Given the dialled geometry and superb component package it’s hardly surprising that it’s also the first £500 bike we’ve tested that didn’t feel compromised in any shape or form. Yep, the cables rub the fork, and that grates, literally, but this is easily fixed with a zip-tie so we’ll forgive Vitus for such a minor oversight on what is a truly groundbreaking bike.
Up to £750: Voodoo Bizango 29
Another winning Hardtail Of The Year. In the £750 category there are better made frames than the Bizango, better components, lighter wheels and suspension forks with better damping, but the Bizango is our test winner because it has the best frame shape and feels like a proper trail bike.
Even the 725mm handlebar on the Bizango is fairly narrow, but the 60mm stem is the shortest here, so you’re never fighting for control when you’re trying to pick your way down a technical trail. Despite the name, there’s no black magic going on here; VooDoo has just got the basics right and it really shows in how the bike feels. Killer value with a great ride quality, this bike easily deserves top marks.
Up to £1,000: Calibre Bossnut
Bike tech, geometry and sizing are always evolving, but with cutting edge geometry and a build kit that rivals similarly priced hardtails, the Calibre Bossnut is still well ahead of the development curve.
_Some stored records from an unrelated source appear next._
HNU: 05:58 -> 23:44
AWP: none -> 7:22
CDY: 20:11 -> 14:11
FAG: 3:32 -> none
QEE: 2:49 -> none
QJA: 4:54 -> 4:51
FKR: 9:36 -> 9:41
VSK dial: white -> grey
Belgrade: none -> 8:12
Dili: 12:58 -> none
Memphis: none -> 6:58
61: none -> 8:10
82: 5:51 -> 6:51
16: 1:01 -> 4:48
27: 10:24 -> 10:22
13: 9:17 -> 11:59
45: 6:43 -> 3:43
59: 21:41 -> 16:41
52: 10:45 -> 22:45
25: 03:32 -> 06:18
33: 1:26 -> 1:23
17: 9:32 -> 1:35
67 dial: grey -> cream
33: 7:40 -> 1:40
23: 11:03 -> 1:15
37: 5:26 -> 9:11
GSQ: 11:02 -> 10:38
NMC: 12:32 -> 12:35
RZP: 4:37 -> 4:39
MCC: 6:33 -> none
For a penny shy of a grand, the price tag is certainly entry-level for a 130mm-travel bike; the ride quality however, is anything but.
From local lunchtime loops, to bike park blasting, the Bossnut proved time and time again that it’s a trail bike without compromise. It’s not just about going fast, however, it’s also guaranteed to put a massive smile on your face every time you take it for a blast.
Up to £1,500: Whyte 901
Every once in a while, a bike comes along that defines a category. The Whyte 901 is one such bike; it’s the best trail hardtail bar none. What makes it so good? In a nutshell it’s the geometry.
With it’s long, low-slung top tube, the reach feels perfect with the short 50mm stem that comes fitted as standard. The slack steering angle complements the short stem, and combined with the low BB height, the 901 feels sure-footed and confident in every situation. It’s basically got the same angles and attitude as the best 140mm suspension bikes at sag, which means it can be ridden every bit as hard.
Up to £2,000: Cannondale Habit 4
Okay, it’s £99 over budget. Sorry! It’s worth it though. As a trail bike, Cannondale’s new Habit 4 perfectly straddles the divide between XC speed and all-day capability. It’s got everything you need from a sorted 120mm bike; it carves singletrack beautifully and even the most experienced riders will find it solid enough to hammer on.
The icing on the cake is the superb Lefty 2.0 fork. Not only does it bring precision and control that the others here can’t match, the damping is superior too. In fact, the only criticism we can levy at the Habit 4 is that the drivetrain quality has taken a hit to make way for the superior fork. As compromises go, however, it’s a good one.
Up to £2,500: YT Industries Capra AI Comp 1
Once again, YT has proved that you don’t need to drop the best part of £4k to get a race-ready enduro bike. In fact, with the Capra AL Comp 1 you’ll have plenty of change left over for race entries and travel expenses.
Be warned though, this bike has a lot of firepower, so if you’re not hunting down abandoned DH tracks or tearing up every descent, you’d probably be better off on the more efficient Canyon Strive. With that caveat out of the way, we can’t recommend the Capra AL Comp 1 highly enough. What a bike!
Over £3,000: Whyte T-130C RS
This here T-130… you can’t actually buy it. Not for love nor money. The model has sold out, on the strength of excellent reviews, drop dead gorgeous looks and of course excellent ride characteristics.
So by now you’re probably asking yourself, am I wasting my time reading this and are these five minutes of my life I’ll never get back? Categorically, no. Next year’s T-130C RS is already up and listed on the Whyte website, with the same identical frame as last year, albeit disguised under a stealthy black paintjob, and bristling with all the latest spec. The best bike Whyte has ever made.